Roger Vadim, Louis Malle et Federico Fellini réinventent à leur sauce trois nouvelles d’Edgar Poe…
HISTOIRES EXTRAORDINAIRES
1968 – FRANCE / ITALIE
Réalisé par Roger Vadim, Louis Malle et Federico Fellini
Avec Terence Stamp, Jane Fonda, Peter Fonda, Alain Delon, Brigitte Bardot, Carla Marlier, Philippe Lemaire
THEMA DOUBLES I SUPER-VILAINS
C’était un événement à plus d’un titre : trois réalisateurs prestigieux réunissaient un casting international impressionnant pour un film à sketches inspiré des nouvelles fantastiques d’Edgar Allan Poe. Comment ne pas s’enthousiasmer ? Mais le résultat n’est pas à la hauteur de la promesse. Malgré quelques fulgurances et des moments mémorables, Histoires extraordinaires n’est pas l’œuvre transcendante qui s’annonçait. Le premier sketch, « Metzergenstein », malgré le charme indiscutable de Jane Fonda, se traîne sans rythme jusqu’à un dénouement bien plat. Avec son sens inimitable de l’entrée en matière, Poe démarrait ainsi sa nouvelle : « L’horreur et la fatalité se sont donné carrière dans tous les siècles. A quoi bon mettre une date à l’histoire que j’ai à raconter ? » La transposition du texte à l’écran s’avère moins accrocheuse, mais il faut reconnaître à Vadim un vrai talent dans la mise en place d’une atmosphère sulfureuse, le cinéaste ne résistant pas à la tentation d’engoncer son épouse de l’époque Jane Fonda dans des tenues fétichistes qui lui vont à merveille (la même année, le couple se retrouvait dans Barbarella). Dans cette version féminine et moyenâgeuse de Caligula, la comtesse débauchée Frédérique de Metzergenstein, s’éprend de son cousin, le baron Wilhelm (joué par Peter Fonda, le frère de Jane !). Mais le beau baron la dédaigne. Pour se venger, elle fait incendier ses écuries… Ce récit n’a, à vrai dire, pas grand-chose de fantastique et s’accommode fort mal d’une voix-off narrative aussi morne que l’ensemble du sketch.

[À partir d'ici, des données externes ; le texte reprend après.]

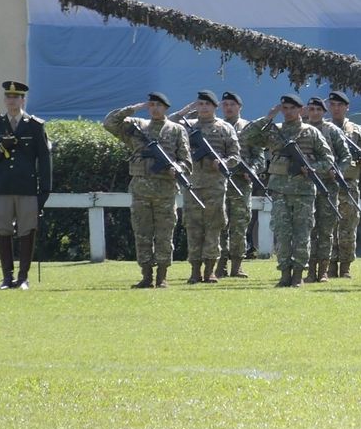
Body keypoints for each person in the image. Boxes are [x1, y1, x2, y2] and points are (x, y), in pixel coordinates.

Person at [240, 94, 335, 288]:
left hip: (304, 191)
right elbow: (246, 136)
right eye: (285, 108)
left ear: (301, 110)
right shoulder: (274, 131)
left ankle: (298, 275)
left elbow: (328, 160)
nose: (288, 112)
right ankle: (284, 274)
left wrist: (312, 167)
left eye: (292, 108)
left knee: (302, 233)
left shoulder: (311, 133)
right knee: (282, 233)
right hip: (280, 190)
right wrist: (268, 117)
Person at [104, 93, 192, 288]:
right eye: (151, 105)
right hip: (141, 190)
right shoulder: (137, 126)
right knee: (142, 233)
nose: (154, 109)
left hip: (166, 190)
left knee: (164, 234)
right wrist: (134, 108)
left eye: (158, 105)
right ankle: (146, 276)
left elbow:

« William Wilson », le plus intéressant des trois segments, adapte sans trop le trahir le texte de Poe, et raconte les déboires du héros éponyme qui, depuis son enfance, est poursuivi par quelqu’un qui lui ressemble et porte son nom. Narrant comme souvent son récit à la première personne, l’écrivain décrit ce phénomène de dédoublement en ces termes : « Pas un fil dans son vêtement – pas une ligne dans toute sa figure si caractérisée et si singulière, – qui ne fut mien, – qui ne fut mienne ; – c’était l’absolu dans l’identité ! ». Le double intervient chaque fois que William se laisse aller à sa cruauté naturelle. Ce sketch, superbement photographié et lorgnant souvent du côté des exactions du Marquis de Sade, s’amuse à opposer Alain Delon et Brigitte Bardot dans une longue partie de cartes qui semble vouloir réitérer le sensuel affrontement aux échecs de Steve McQueen et Faye Dunaway dans L’Affaire Thomas Crown.
L’ombre de Mario Bava…
Quant à « Toby Damnit », délire fellinien assez confus, il met en vedette un acteur anglais alcoolique, drogué et déséquilibré, venu en Italie pour jouer le rôle du Christ dans le premier western catholique (!). A vrai dire, l’inspiration ne provient pas ici d’une des « Histoires extraordinaires » mais de la nouvelle « Ne pariez jamais votre tête au diable » issue d’un autre recueil d’Edgar Poe. Après le désistement de Peter O’Toole, c’est l’excellent Terence Stamp qui se retrouve dans la peau de Toby Damnit. Cette satire des milieux du show business, qui se laisse parfois aller à quelques clins d’œil à Mario Bava (la petite fille au ballon blanc tout droit venue d’Opération peur), n’a malheureusement que très peu de rapports avec Edgar Poe. Cette spectaculaire conjugaison de talents n’aura donc finalement accouché que d’un film tiède. Mieux vaut revoir sans hésiter les magnifiques adaptations de Poe réalisées quelques années plus tôt par Roger Corman.